## [EXERCISE DESCRIPTION]
Without including the pictures, copy each line below exactly as it reads.

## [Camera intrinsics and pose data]
>>>

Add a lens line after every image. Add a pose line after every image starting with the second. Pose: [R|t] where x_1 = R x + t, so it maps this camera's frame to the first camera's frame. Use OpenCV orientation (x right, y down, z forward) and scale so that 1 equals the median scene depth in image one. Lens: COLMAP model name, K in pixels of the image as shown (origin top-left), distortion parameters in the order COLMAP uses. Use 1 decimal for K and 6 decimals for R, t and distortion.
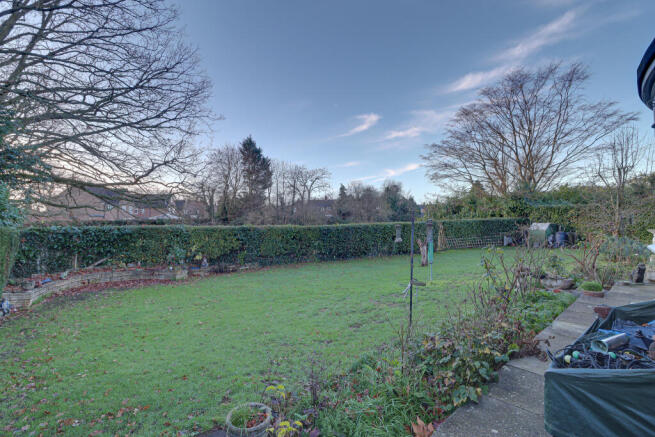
lens RADIAL K [[305.9, 0, 327.5], [0, 305.9, 218.5], [0, 0, 1]] dist [-0.002211, -0.000747]
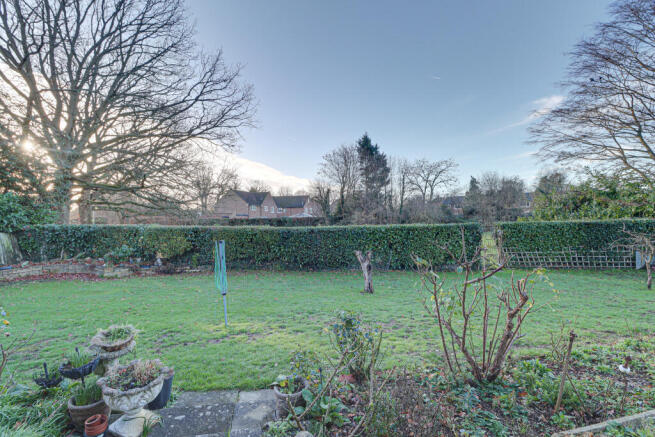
lens RADIAL K [[305.9, 0, 327.5], [0, 305.9, 218.5], [0, 0, 1]] dist [-0.002211, -0.000747]
pose [[0.869166, 0.004961, -0.494495, 0.124340], [-0.002349, 0.999980, 0.005903, -0.001792], [0.494515, -0.003969, 0.869160, 0.080966]]
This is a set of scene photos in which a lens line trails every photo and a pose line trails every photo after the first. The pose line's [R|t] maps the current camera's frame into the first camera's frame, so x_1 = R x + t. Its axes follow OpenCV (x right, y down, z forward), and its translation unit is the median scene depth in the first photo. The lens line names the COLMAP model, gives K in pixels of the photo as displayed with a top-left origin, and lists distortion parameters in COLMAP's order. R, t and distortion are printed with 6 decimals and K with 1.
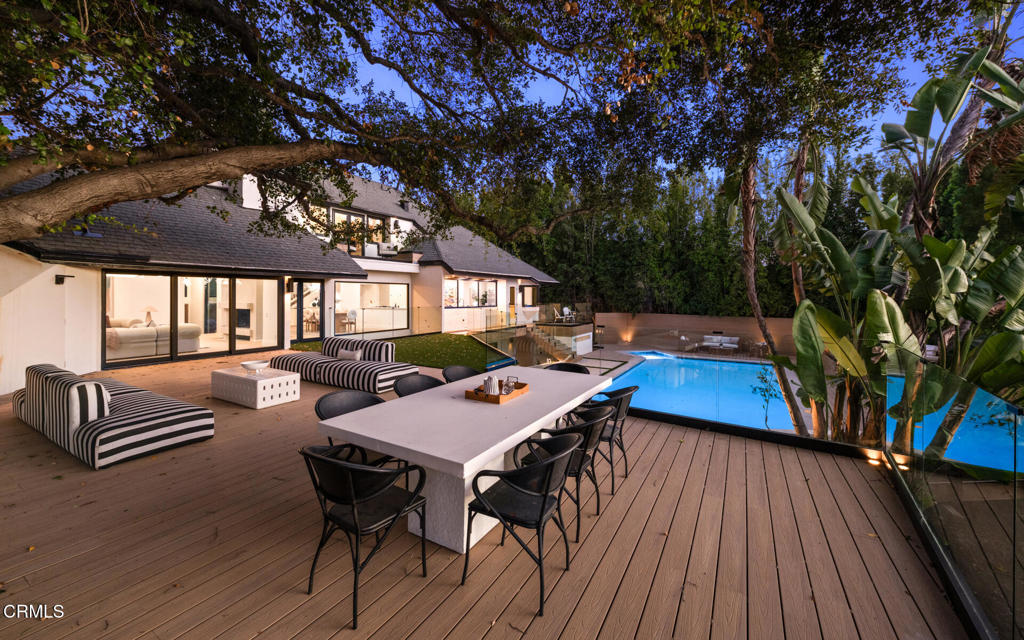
lens RADIAL K [[403.2, 0, 510.7], [0, 403.2, 285.3], [0, 0, 1]] dist [0.000321, -0.000001]
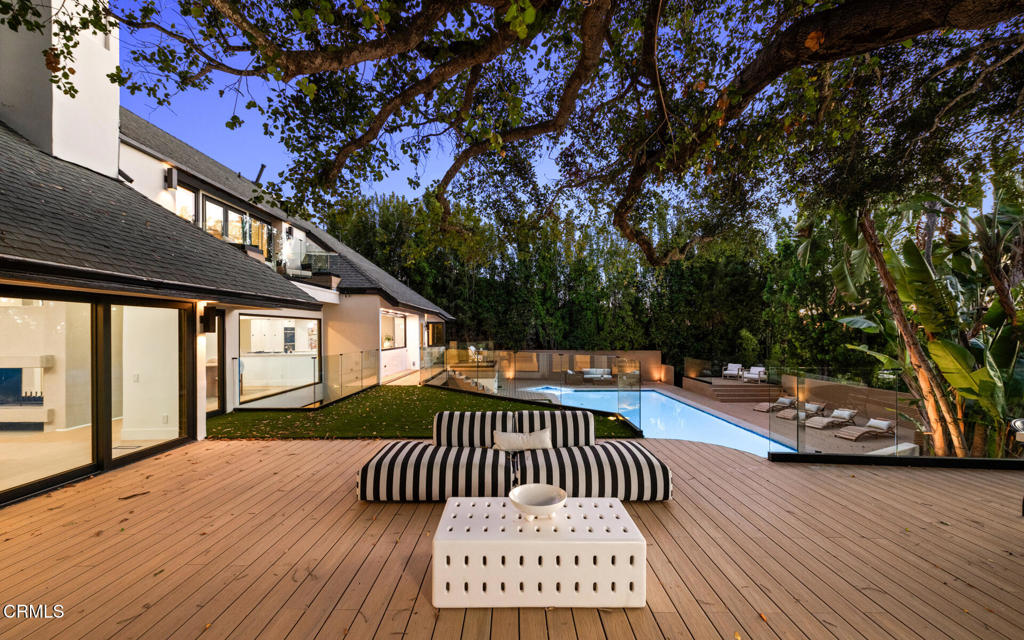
lens RADIAL K [[397.8, 0, 512.0], [0, 397.8, 320.0], [0, 0, 1]] dist [-0.001109, -0.000136]
pose [[0.866885, 0.006681, 0.498463, -0.310371], [-0.003070, 0.999963, -0.008064, 0.002837], [-0.498499, 0.005461, 0.866873, 0.231107]]
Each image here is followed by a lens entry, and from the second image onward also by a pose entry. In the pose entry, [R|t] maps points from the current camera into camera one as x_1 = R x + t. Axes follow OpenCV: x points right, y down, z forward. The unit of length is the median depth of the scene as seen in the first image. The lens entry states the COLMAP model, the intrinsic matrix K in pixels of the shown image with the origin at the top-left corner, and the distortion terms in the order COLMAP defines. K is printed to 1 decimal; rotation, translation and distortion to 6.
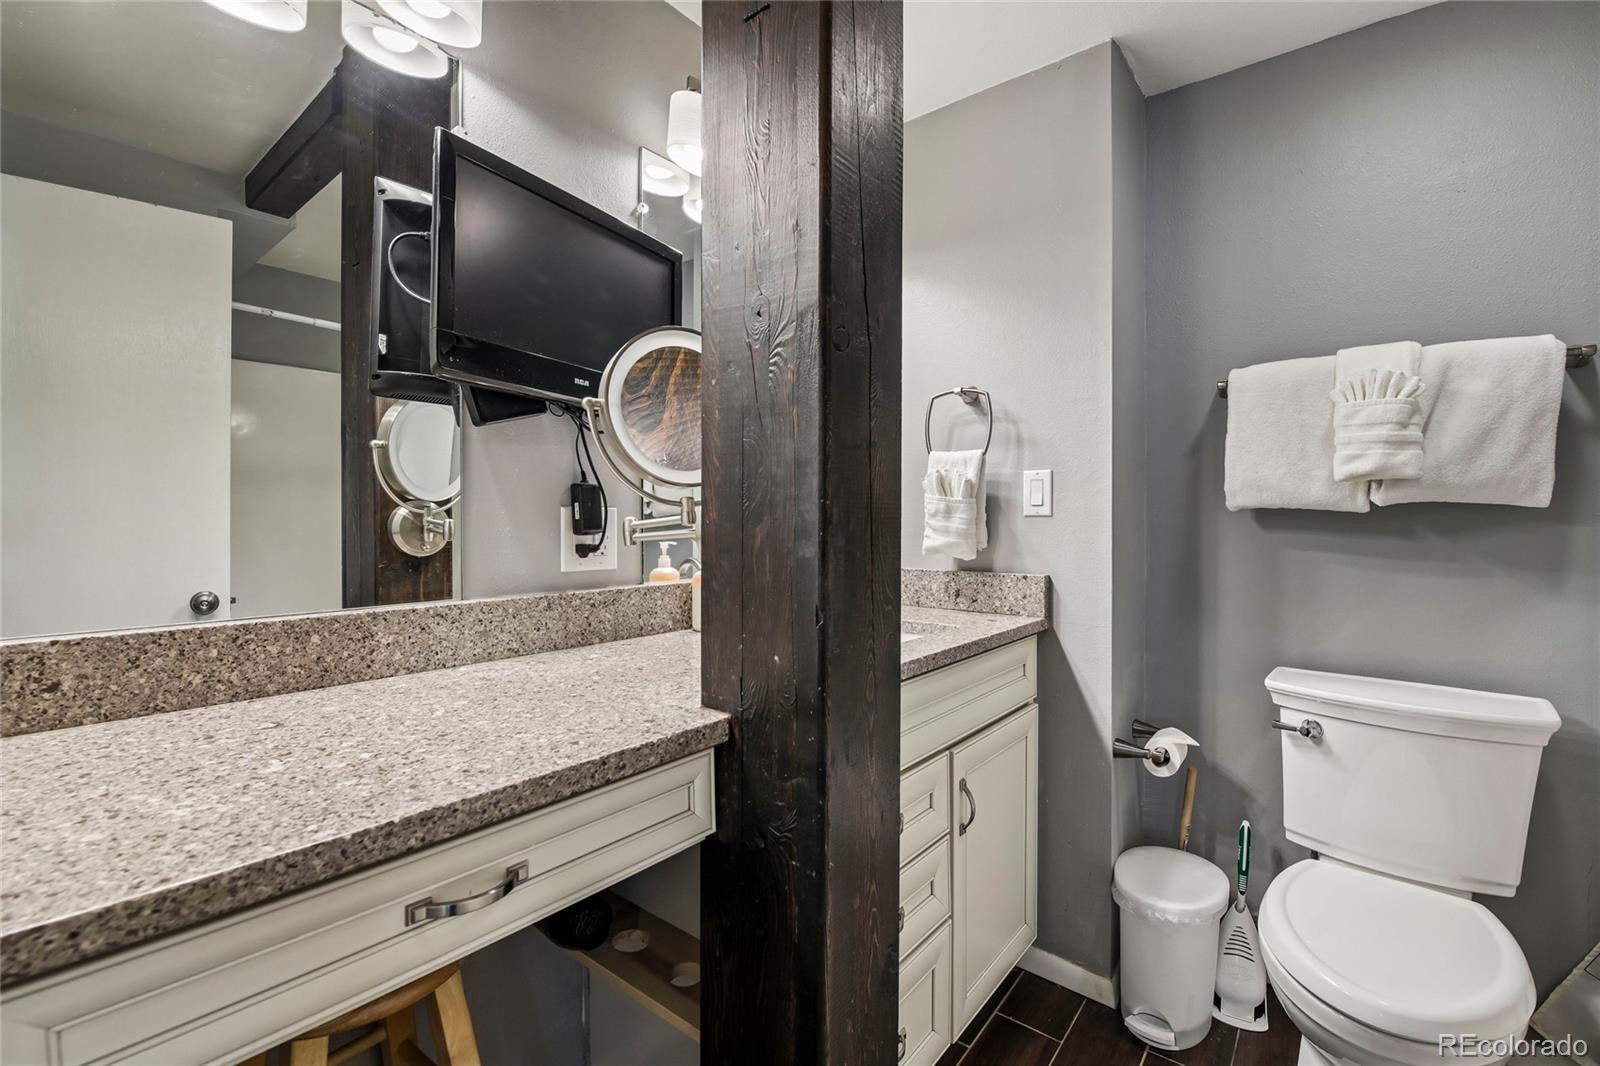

<<<

## [SOLUTION BELOW]
Add a lens line after every image. Add a pose line after every image starting with the second. Pose: [R|t] where x_1 = R x + t, so it maps this camera's frame to the first camera's frame. Use OpenCV orientation (x right, y down, z forward) and scale so that 1 equals the median scene depth in image one. Lens: COLMAP model name, K in pixels of the image as shown (origin top-left), distortion parameters in the order COLMAP uses. Use 1 decimal for K and 6 decimals for R, t and distortion.
lens RADIAL K [[305.9, 0, 327.5], [0, 305.9, 218.5], [0, 0, 1]] dist [-0.002211, -0.000747]
lens RADIAL K [[305.9, 0, 327.5], [0, 305.9, 218.5], [0, 0, 1]] dist [-0.002211, -0.000747]
pose [[0.869166, 0.004961, -0.494495, 0.124340], [-0.002349, 0.999980, 0.005903, -0.001792], [0.494515, -0.003969, 0.869160, 0.080966]]
This is a set of scene photos in which a lens line trails every photo and a pose line trails every photo after the first. The pose line's [R|t] maps the current camera's frame into the first camera's frame, so x_1 = R x + t. Its axes follow OpenCV (x right, y down, z forward), and its translation unit is the median scene depth in the first photo. The lens line names the COLMAP model, gives K in pixels of the photo as displayed with a top-left origin, and lists distortion parameters in COLMAP's order. R, t and distortion are printed with 6 decimals and K with 1.
lens RADIAL K [[403.2, 0, 510.7], [0, 403.2, 285.3], [0, 0, 1]] dist [0.000321, -0.000001]
lens RADIAL K [[397.8, 0, 512.0], [0, 397.8, 320.0], [0, 0, 1]] dist [-0.001109, -0.000136]
pose [[0.866885, 0.006681, 0.498463, -0.310371], [-0.003070, 0.999963, -0.008064, 0.002837], [-0.498499, 0.005461, 0.866873, 0.231107]]
Each image here is followed by a lens entry, and from the second image onward also by a pose entry. In the pose entry, [R|t] maps points from the current camera into camera one as x_1 = R x + t. Axes follow OpenCV: x points right, y down, z forward. The unit of length is the median depth of the scene as seen in the first image. The lens entry states the COLMAP model, the intrinsic matrix K in pixels of the shown image with the origin at the top-left corner, and the distortion terms in the order COLMAP defines. K is printed to 1 decimal; rotation, translation and distortion to 6.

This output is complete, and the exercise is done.